Pedestrians, rejoice! Bicylists soon will face much higher fines for violating District of Columbia traffic laws -- if the police, by extending their ceusade against jaywalkers and red-light runners, will get around to an overdue crackdown on biking violations.
The D.C. Public Works Department, which now has jurisdiction over transportation, has served notice that by mid-May it will raise the present flat $5 fine for all biking violations to either $10 or $25. At that, for many violations, bikers will be getting off cheap. We'll get to that later.
Fines of $10 will be imposed for such violations as failure to register a bike or operating an unregistered bike, carrying oversized items that prevent the operator from keeping at least one hand on a handlebar, or improper parking of a bike.

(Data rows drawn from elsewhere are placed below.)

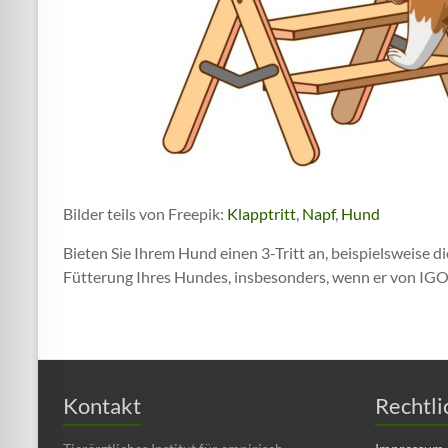
Bilder teils von Freepik:
Klapptritt
,
Napf
,
Hund
Bieten Sie Ihrem Hund einen 3-Tritt an, beispielsweise di
Fütterung Ihres Hundes, insbesonders, wenn er von IGOR 
Kontakt
Rechtli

Most moving violations will cost $25 -- hazardous driving, failure to yield right of way, excessive speed, blowing a whistle in order to warn off legally crossing pedestrians while cutting through a crosswalk, traveling on the sidewalk in the downtown and certain other neighborhoods and failure to obey a traffic signal. (By my informal count, two bikers were seen in the past month or so stopping at downtown traffic lights, while literally dozens barreled through them.)
If bikers were treated equally with automobile drivers, which seems only fair, running a red light would cost $75 and driving the wrong way on a one-way street would cost $50. If enforced, the laws against these would produce a bonanza for the city.